Task: From the entries below, return only the lines starting at the one that contains "FIRFA 25(b) Exempt" and ending at the one that contains "Average Direct Application", exactly as they stand.

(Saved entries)
"""

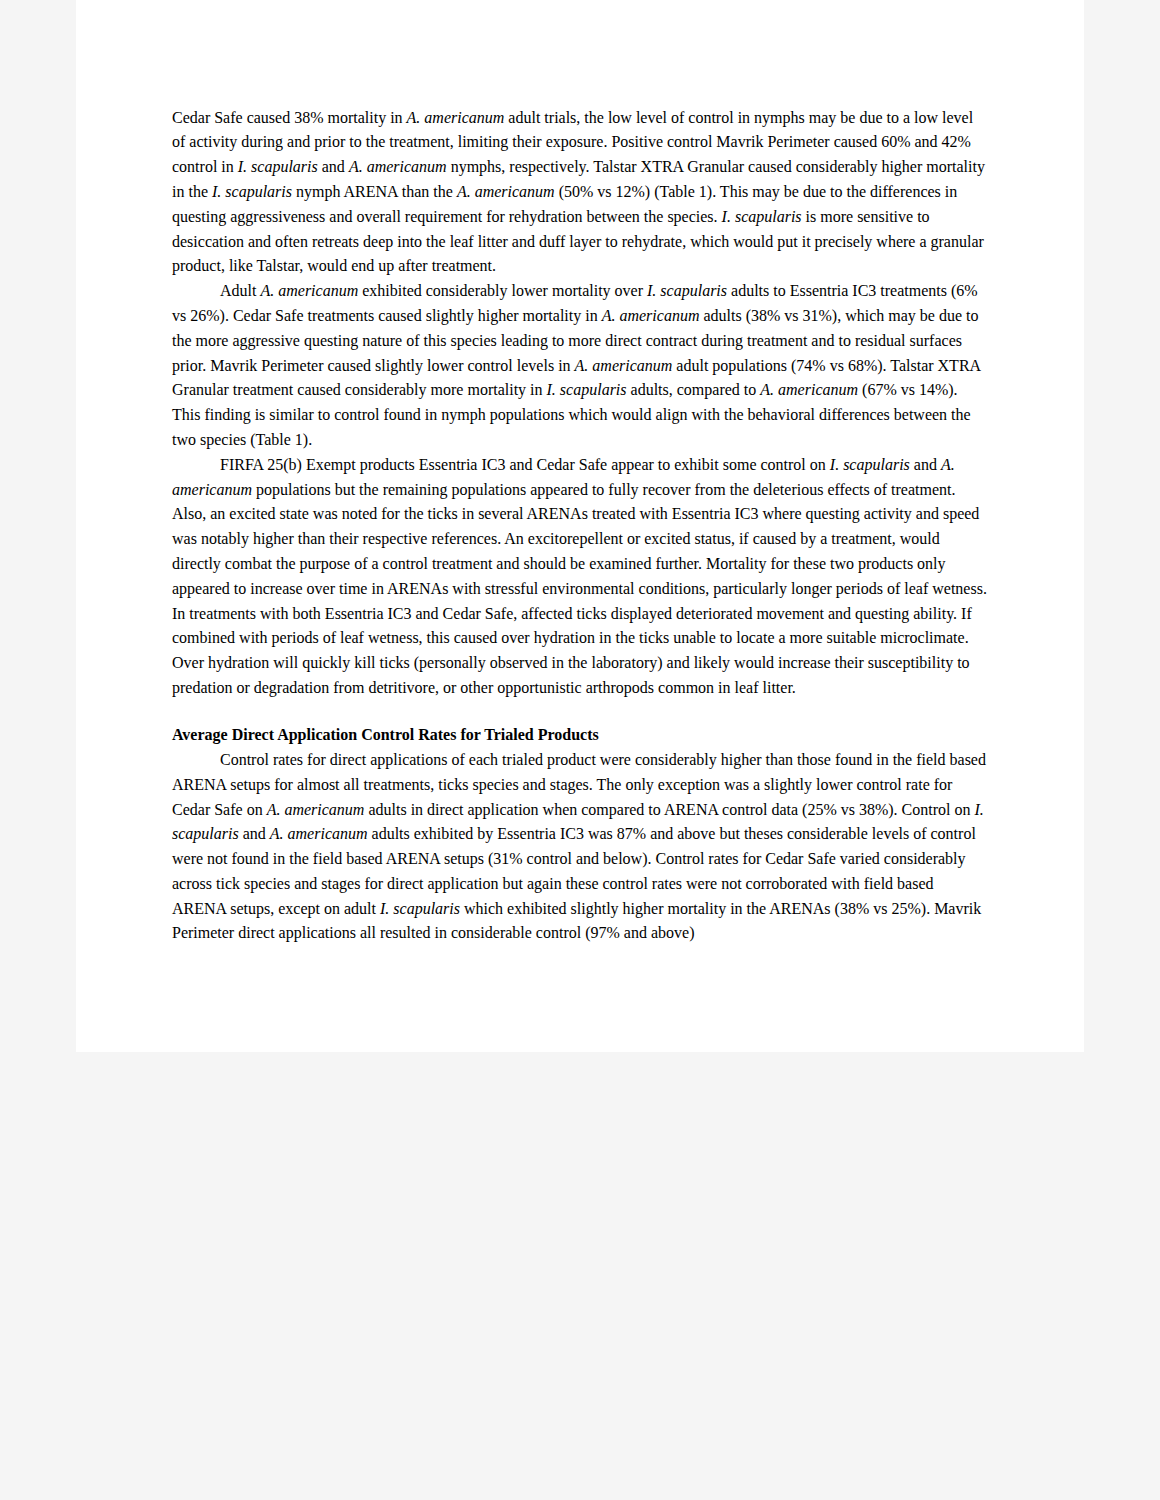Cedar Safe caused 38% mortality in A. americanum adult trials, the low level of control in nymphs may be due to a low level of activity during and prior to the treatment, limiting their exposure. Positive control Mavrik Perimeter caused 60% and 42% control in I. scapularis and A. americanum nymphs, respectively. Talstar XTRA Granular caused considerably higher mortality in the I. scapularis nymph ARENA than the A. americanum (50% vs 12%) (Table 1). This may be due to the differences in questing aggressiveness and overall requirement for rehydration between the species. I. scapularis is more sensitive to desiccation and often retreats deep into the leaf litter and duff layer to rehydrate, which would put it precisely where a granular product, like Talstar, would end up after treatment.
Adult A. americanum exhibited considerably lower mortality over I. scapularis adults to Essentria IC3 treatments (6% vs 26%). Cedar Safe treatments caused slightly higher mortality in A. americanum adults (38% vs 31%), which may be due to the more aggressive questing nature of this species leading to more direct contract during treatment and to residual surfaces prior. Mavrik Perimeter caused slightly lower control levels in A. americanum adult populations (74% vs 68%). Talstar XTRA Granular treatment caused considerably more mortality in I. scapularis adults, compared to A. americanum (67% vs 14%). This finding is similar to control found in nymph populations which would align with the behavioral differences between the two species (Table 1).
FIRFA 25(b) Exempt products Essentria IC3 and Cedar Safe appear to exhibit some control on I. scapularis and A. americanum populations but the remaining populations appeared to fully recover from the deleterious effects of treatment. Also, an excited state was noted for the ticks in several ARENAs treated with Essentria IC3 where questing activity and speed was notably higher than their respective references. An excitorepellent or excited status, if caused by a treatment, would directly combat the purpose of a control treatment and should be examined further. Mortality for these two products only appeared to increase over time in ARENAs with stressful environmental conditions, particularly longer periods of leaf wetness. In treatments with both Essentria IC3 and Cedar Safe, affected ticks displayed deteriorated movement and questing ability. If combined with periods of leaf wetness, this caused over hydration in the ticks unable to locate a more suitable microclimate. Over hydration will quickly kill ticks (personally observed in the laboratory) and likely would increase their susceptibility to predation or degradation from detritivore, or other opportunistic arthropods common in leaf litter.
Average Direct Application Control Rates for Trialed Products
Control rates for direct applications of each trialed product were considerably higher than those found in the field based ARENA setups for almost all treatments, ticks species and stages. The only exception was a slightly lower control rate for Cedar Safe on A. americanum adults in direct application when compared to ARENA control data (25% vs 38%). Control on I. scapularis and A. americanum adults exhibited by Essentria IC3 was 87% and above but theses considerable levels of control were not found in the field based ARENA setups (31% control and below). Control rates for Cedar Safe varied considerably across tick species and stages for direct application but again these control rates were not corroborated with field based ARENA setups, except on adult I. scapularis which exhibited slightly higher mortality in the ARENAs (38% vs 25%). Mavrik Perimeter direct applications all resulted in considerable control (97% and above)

"""

Response area:
FIRFA 25(b) Exempt products Essentria IC3 and Cedar Safe appear to exhibit some control on I. scapularis and A. americanum populations but the remaining populations appeared to fully recover from the deleterious effects of treatment. Also, an excited state was noted for the ticks in several ARENAs treated with Essentria IC3 where questing activity and speed was notably higher than their respective references. An excitorepellent or excited status, if caused by a treatment, would directly combat the purpose of a control treatment and should be examined further. Mortality for these two products only appeared to increase over time in ARENAs with stressful environmental conditions, particularly longer periods of leaf wetness. In treatments with both Essentria IC3 and Cedar Safe, affected ticks displayed deteriorated movement and questing ability. If combined with periods of leaf wetness, this caused over hydration in the ticks unable to locate a more suitable microclimate. Over hydration will quickly kill ticks (personally observed in the laboratory) and likely would increase their susceptibility to predation or degradation from detritivore, or other opportunistic arthropods common in leaf litter.
Average Direct Application Control Rates for Trialed Products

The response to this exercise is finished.